**Work order**
Arrange the lines of the material between the line holding "районів з артилерії, мінометів та БпЛА." and the line holding "восьми гаражів та газопроводів.", inclusive, as a Markdown table with the columns Row and Line. Leave out any blank lines and number each row.

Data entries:
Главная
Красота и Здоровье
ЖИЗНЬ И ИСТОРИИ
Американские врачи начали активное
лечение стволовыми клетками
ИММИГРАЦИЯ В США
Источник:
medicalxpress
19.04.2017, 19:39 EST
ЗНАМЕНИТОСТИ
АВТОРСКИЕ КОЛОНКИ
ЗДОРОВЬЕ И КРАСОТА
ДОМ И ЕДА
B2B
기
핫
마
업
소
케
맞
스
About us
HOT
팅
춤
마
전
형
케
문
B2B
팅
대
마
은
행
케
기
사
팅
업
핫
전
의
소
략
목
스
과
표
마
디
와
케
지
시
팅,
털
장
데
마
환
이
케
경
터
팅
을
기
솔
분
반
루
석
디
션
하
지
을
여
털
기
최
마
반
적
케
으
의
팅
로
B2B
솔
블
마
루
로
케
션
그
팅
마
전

---

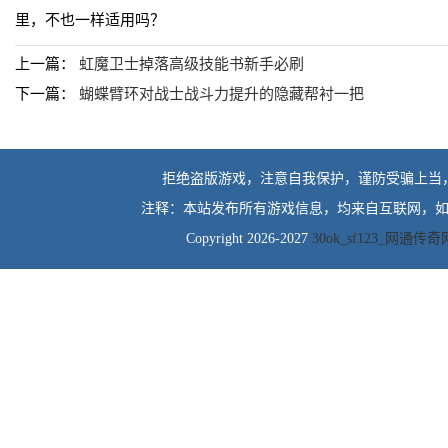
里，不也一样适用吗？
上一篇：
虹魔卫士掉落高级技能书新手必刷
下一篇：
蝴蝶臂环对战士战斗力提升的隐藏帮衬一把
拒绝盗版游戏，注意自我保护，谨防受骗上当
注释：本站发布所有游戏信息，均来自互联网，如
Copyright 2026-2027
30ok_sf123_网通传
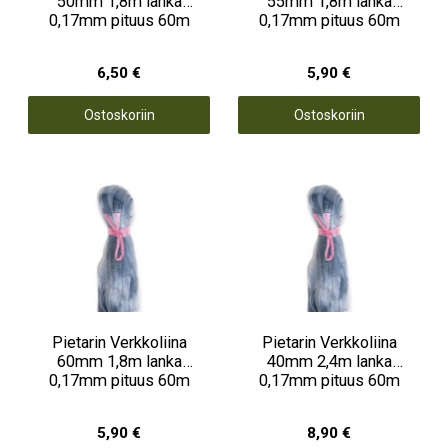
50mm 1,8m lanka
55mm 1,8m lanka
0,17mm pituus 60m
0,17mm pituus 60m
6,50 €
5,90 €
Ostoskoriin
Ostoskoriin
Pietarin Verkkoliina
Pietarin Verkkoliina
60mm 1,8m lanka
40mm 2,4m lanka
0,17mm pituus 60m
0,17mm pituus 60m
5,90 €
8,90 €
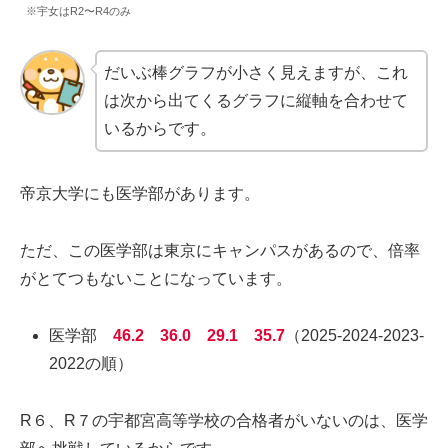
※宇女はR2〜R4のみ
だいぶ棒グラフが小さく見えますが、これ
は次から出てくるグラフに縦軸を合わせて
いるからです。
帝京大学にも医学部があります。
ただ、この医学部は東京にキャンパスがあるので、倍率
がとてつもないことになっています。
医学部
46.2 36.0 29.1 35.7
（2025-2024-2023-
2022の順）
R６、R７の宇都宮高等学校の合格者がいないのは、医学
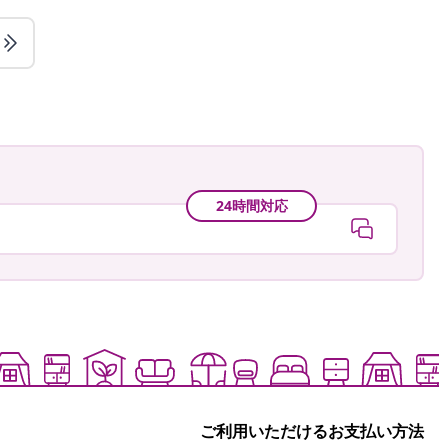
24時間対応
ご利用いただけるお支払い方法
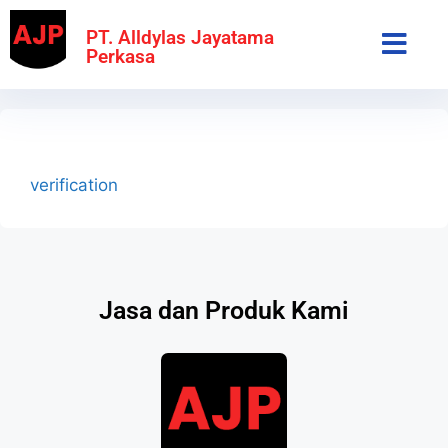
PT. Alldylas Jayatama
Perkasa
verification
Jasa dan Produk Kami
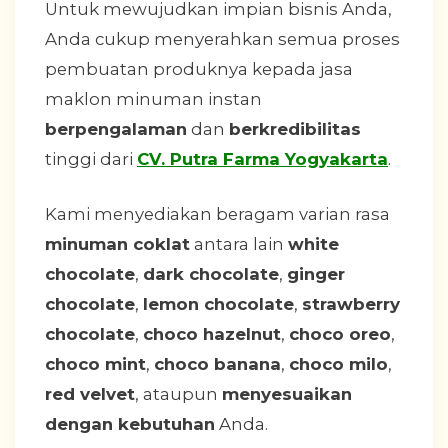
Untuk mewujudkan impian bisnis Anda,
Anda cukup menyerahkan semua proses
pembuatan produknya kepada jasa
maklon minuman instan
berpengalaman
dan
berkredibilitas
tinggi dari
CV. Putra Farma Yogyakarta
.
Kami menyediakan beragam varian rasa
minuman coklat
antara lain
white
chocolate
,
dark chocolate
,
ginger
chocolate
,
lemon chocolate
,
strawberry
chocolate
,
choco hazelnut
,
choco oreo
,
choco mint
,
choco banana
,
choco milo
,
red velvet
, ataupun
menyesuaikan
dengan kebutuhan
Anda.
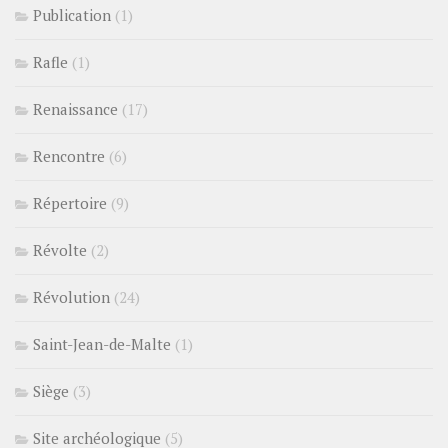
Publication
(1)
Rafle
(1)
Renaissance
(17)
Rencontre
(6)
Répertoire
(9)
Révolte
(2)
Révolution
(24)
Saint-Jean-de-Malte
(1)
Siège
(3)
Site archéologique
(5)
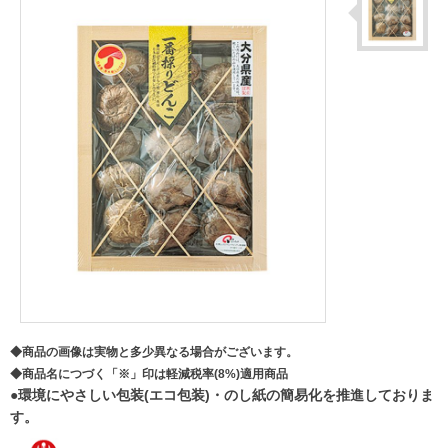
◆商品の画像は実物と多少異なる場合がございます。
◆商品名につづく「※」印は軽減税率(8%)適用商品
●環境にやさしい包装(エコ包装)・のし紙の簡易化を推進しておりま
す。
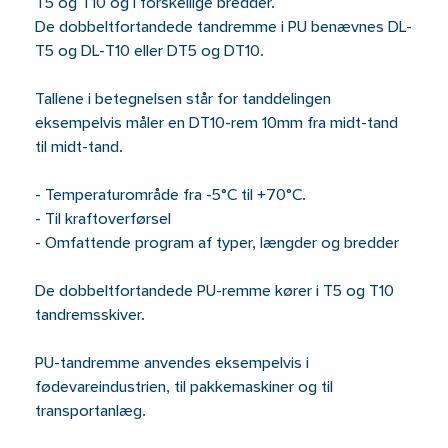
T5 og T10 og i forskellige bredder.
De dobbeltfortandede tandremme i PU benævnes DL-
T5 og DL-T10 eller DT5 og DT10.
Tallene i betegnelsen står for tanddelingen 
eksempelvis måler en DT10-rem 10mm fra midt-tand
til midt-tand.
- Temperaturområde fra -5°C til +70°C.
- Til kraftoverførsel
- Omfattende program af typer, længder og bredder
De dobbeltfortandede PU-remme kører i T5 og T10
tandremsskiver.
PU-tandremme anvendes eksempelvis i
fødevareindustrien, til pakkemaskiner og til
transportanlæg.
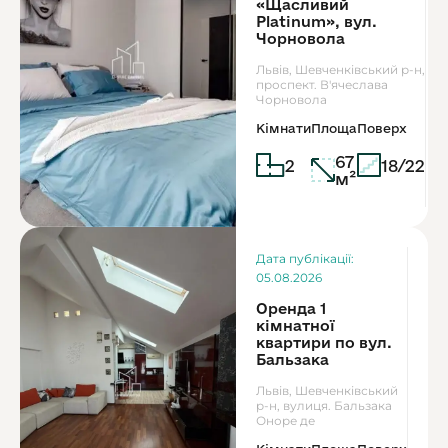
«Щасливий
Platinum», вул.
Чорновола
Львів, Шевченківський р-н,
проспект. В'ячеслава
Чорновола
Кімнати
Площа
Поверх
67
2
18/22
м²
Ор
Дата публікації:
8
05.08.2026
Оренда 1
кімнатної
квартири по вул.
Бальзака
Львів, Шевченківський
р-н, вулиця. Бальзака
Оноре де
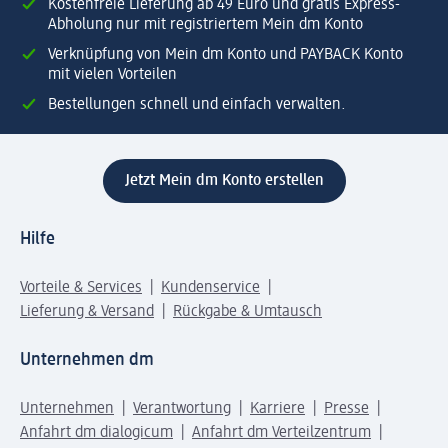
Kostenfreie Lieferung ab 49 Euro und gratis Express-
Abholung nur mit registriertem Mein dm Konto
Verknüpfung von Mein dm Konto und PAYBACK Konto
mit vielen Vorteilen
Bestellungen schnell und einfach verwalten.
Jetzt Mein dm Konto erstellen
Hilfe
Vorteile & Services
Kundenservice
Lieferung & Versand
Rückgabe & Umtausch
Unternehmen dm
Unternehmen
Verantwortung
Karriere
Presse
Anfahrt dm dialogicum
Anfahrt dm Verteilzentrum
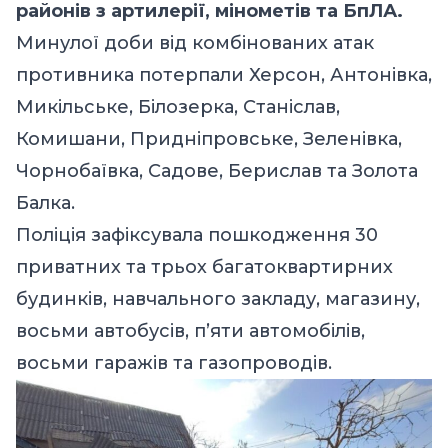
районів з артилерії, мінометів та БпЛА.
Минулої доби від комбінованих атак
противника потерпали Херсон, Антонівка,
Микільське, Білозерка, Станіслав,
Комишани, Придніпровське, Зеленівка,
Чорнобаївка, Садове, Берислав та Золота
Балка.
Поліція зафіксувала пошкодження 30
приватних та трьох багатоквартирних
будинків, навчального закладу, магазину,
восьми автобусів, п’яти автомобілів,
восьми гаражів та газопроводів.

**Solved exercise**
| Row | Line |
|---|---|
| 1 | районів з артилерії, мінометів та БпЛА. |
| 2 | Минулої доби від комбінованих атак |
| 3 | противника потерпали Херсон, Антонівка, |
| 4 | Микільське, Білозерка, Станіслав, |
| 5 | Комишани, Придніпровське, Зеленівка, |
| 6 | Чорнобаївка, Садове, Берислав та Золота |
| 7 | Балка. |
| 8 | Поліція зафіксувала пошкодження 30 |
| 9 | приватних та трьох багатоквартирних |
| 10 | будинків, навчального закладу, магазину, |
| 11 | восьми автобусів, п’яти автомобілів, |
| 12 | восьми гаражів та газопроводів. |